Borough Council to discuss bond for rebuilding streets

November 16, 2004|by RICHARD F. BELISLE

WAYNESBORO, PA. - There's a map in Kevin Grubbs' office in Waynesboro Borough Hall that color-codes the 60 miles of borough streets in green, blue, black, red and yellow.

The streets represented by red could mean some hefty tax increases for borough residents.

Grubbs, assistant borough engineer, said Monday that the Borough Council has scheduled a special public meeting for 6:45 p.m. Wednesday at Waynesboro's Borough Hall to discuss floating an $8.9 million bond to pay for the total reconstruction of nearly half of the borough streets.

Their condition is so bad that they need to be torn up and rebuilt, he said.

About 46 percent of the borough's streets show up in red on Grubbs' map.

The next-worst roads, those in black on the map, need new overlay. Grubbs estimated it would cost about $950,000. Those streets represent about 20 percent of the total.


The streets shown in blue, about 14 percent, need only minor repairs and the rest, those in green, are in good condition, according to the map.

Streets marked in yellow, including Main Street, are state-owned streets and are the responsibility of the Pennsylvania Department of Transportation.
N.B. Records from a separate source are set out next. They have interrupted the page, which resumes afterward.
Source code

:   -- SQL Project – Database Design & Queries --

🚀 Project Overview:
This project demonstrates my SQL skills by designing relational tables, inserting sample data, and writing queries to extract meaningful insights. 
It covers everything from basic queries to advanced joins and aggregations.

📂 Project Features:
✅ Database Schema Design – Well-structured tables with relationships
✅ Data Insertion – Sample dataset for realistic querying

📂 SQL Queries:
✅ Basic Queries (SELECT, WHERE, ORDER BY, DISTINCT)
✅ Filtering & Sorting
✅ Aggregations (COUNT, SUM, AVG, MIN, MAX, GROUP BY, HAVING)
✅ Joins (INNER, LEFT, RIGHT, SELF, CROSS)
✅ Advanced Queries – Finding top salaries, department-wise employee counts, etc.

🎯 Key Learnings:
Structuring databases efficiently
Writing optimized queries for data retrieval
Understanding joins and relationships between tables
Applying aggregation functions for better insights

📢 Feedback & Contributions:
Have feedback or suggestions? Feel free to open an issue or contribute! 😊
Borough Councilman Dick George, chairman of the council's street committee, first mentioned the need for a public meeting about street conditions two weeks ago.

Wednesday's session will precede the council's regular meeting by 45 minutes.

"The infrastructure is not in good condition," George said in an interview last week. Residents on Park Street signed petitions this summer demanding that the council do something about the "deplorable" conditions on that street, he said.

"We started to look elsewhere and saw that a lot of the streets need immediate attention," George said. "I found that very little local tax money has been put into the streets over the years."

For the most part, he said, the only sections of the borough where the streets are in good condition are those that have been repaired through Community Development Block Grant funds that the borough receives every year. The rules require that block grant money be spent in areas where low- to moderate-income residents live.

The borough has been spending about $300,000 a year in block grant funds to repair roads in those sections, George said.

"The rest gets nothing," George said. "We're now at the point where quite a few streets have been let go and have to be rebuilt from the base up. That is very expensive."

He estimated that it will cost $250,000 to $300,000 to reconstruct a single block of borough street.

George said the borough has two options - do nothing and see the deterioration continue and the cost increase significantly, or start the process to correct the situation.

Grubbs said the work would have to be phased in over a period of at least 10 years.

The borough's street department is not capable of doing the work, he said.

"We don't have the large trucks, the equipment or the manpower," Grubbs said.